Bea smirked. “Ha! As much as you were being all mopey for a while, I knew you’d turn your opinion around.”


“No one here mistreats me. How can I possibly hate it? Everyone loves my tail. I never would have thought that humans would gather around me as they did the other day, with that camera thing to take pictures of me and feed me so many delicious foods.” Cylor licked his lips. “Even now, whenever we want, we get to eat. There is never a wait for anything. Alicia always has food laying out.”


Bea nodded as Halmont finally fought through Cylor’s tail and broke through the surface of the water. “It’s like a vacation that never ends,” Bea said. Using her paws, she paddled herself closer to the other two. “But, you know, if we were born any other way, things would have turned out much different. I only ended up here because of the rings on my ears. Cylor only ended up here because of his tail. Halmont, why do you think the humans chose you? I don’t know much about Shuraeks.”
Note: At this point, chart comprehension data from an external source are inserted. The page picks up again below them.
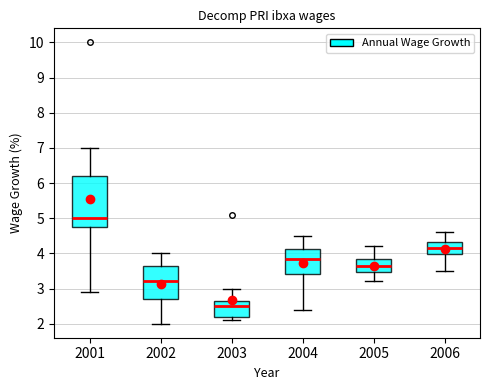

Reading left to right, transcribe this box plot: for each box, give where its median line is, the range the box spans, and where its two whiskers end, as read against the y-axis. The values are not printed on the chart, so give them approximately, as read against the axis.

2001: median 5.0, box 4.8 to 6.2, whiskers 2.9 to 7.0
2002: median 3.2, box 2.7 to 3.7, whiskers 2.0 to 4.0
2003: median 2.5, box 2.2 to 2.7, whiskers 2.1 to 3.0
2004: median 3.9, box 3.4 to 4.1, whiskers 2.4 to 4.5
2005: median 3.7, box 3.5 to 3.8, whiskers 3.2 to 4.2
2006: median 4.2, box 4.0 to 4.3, whiskers 3.5 to 4.6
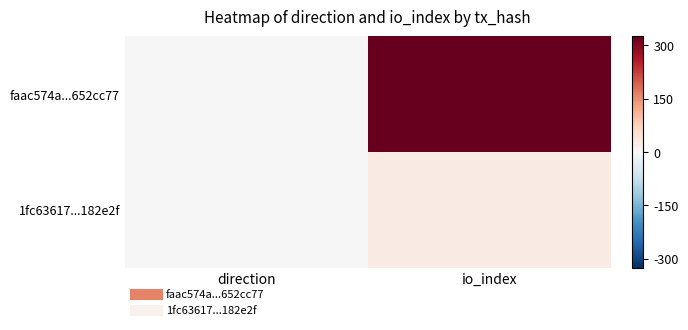

List the series in order of their overall mean, lowest first.

1fc63617...182e2f, faac574a...652cc77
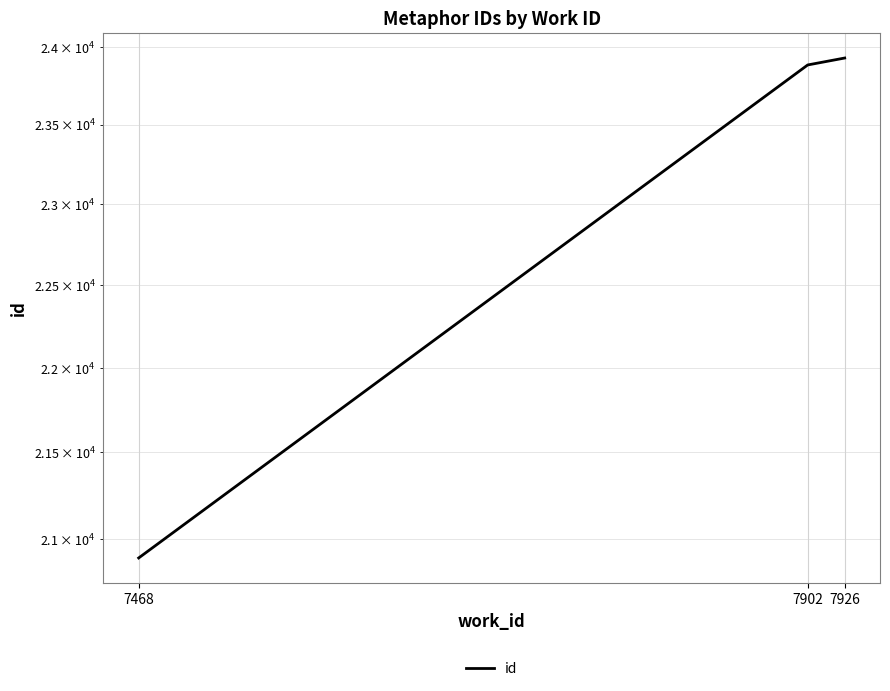

Which category has the lowest value across all series?

7468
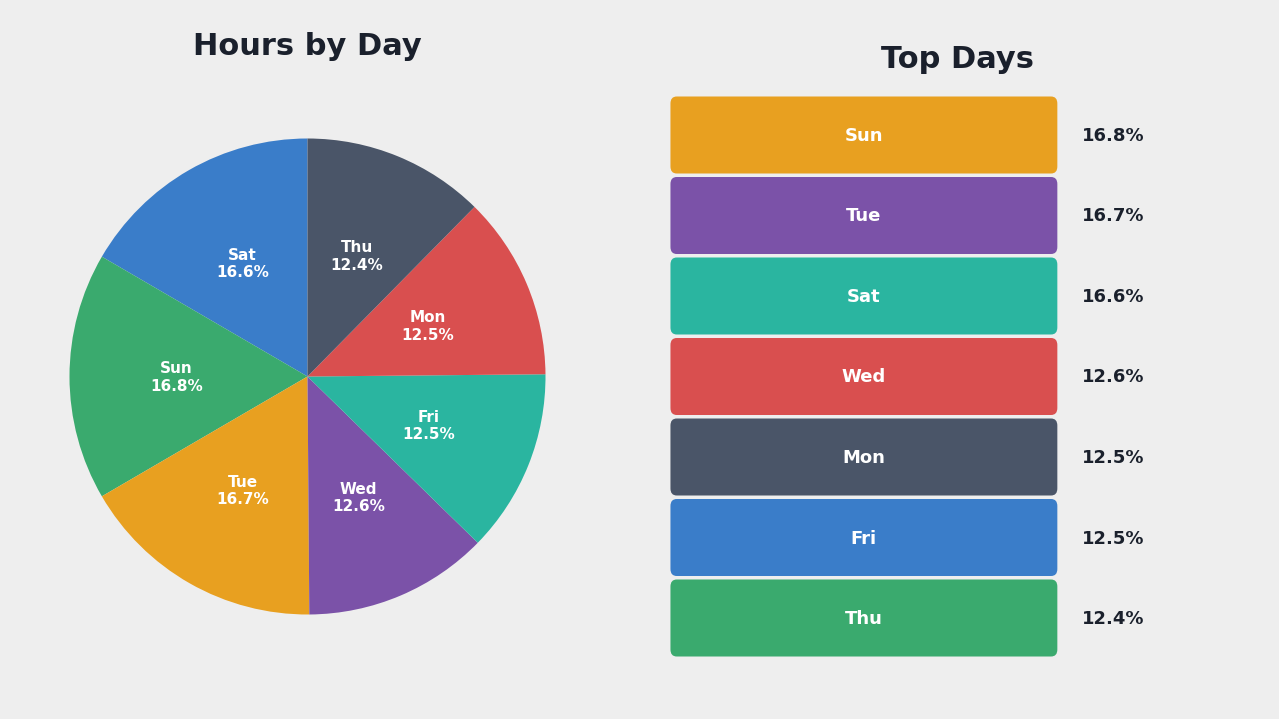

How many segments does this pie chart have?

7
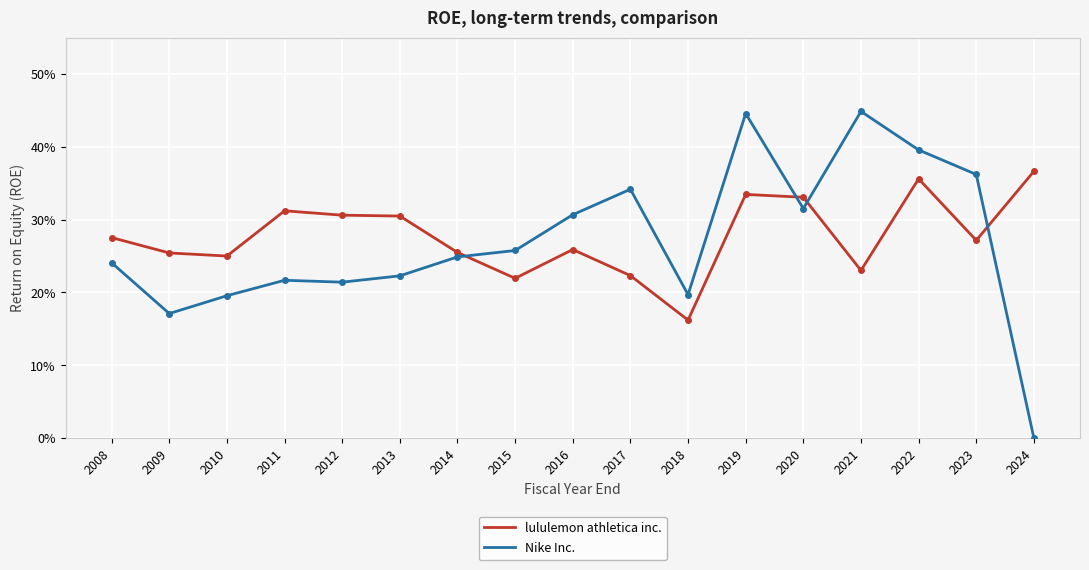

Does the chart have visible grid lines?

Yes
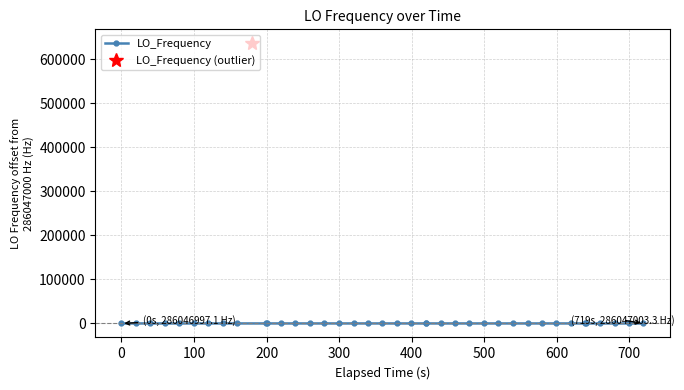

How many data points does each series have?

39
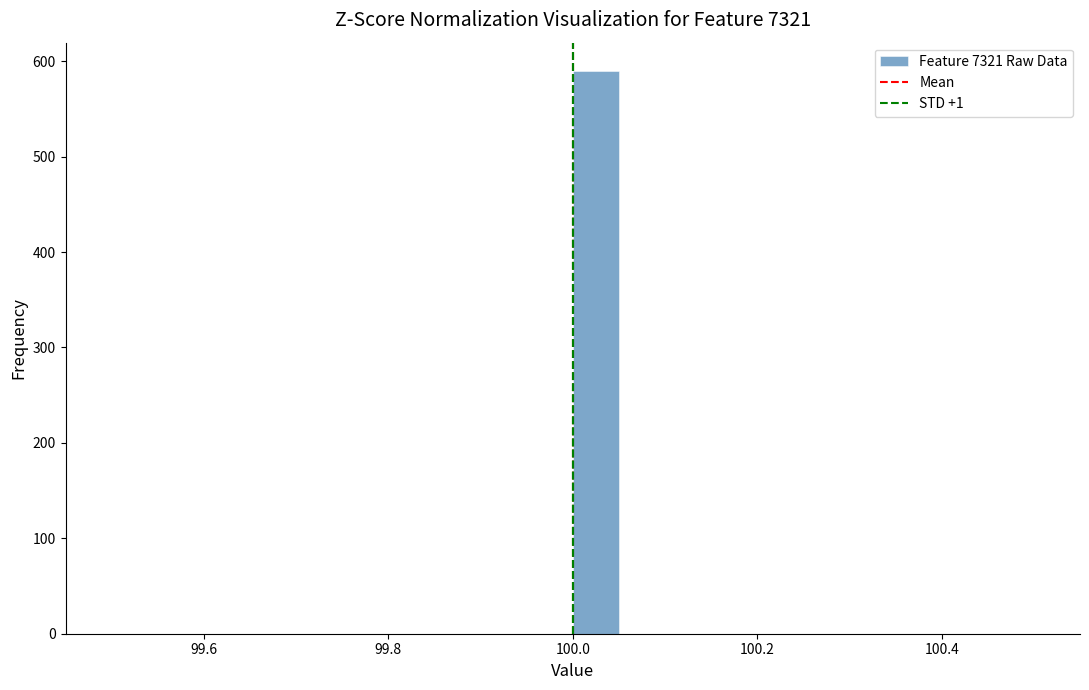

Around what value on the x-axis is the tallest bar? Give the approximate position of its centre, as read against the axis.

100.02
“I don’t understand why they even chose me,” Halmont said. “I’m just a normal Shuraek.”


“Surely you’re not, otherwise you wouldn’t have been lumped in with us.” Bea squinted her eyes.


None of Cylor’s friends had any abnormalities and now that worried him. What were Tynun, Neyr, and Guile up to? Were they being tortured and forced to do things against their will? Or did they somehow get transferred to kinder humans to treat them like royalty? He already knew the answer, and as much as it pained him, he brushed it to the back of his mind. There was nothing he could do.


Halmont slapped the water with his tail fin. “Yeah, I have no idea, I guess. Maybe they just wanted another purple Zinnal.”


“You didn’t try asking The Voice? It can tell you everything about yourself, even what you don’t know about yourself.” Cylor spun across the surface of the pool.


“No, I did. Nothing came up though. I’m just a common Shuraek who got lucky.” Halmont’s lip quivered.


Bea clenched her teeth together. “Hmm, I suppose.”


Cylor gripped the side of the pool with his tail and looked up at the stringed lights hanging in arcs. “This new world is still so wild. I guess I’m not used to it yet.”


Bea lay on her back, casting her gaze to the ceiling. “You haven’t seen anything yet, I’m sure one of these days we will be let out of this castle. When that happens, you might faint from excitement, Cylor. Or disgust.”


Cylor’s eyebrow furrowed. “It looks wondrous outside. Why would I be disgusted?”


Halmont lightly laughed, then looked down into the water.


“You agree, don’t you, Halmont? Once Cylor sees how the world truly operates, his opinion of all the beautiful things within our view will change. Though, it still is beyond our control so we might as well enjoy it.”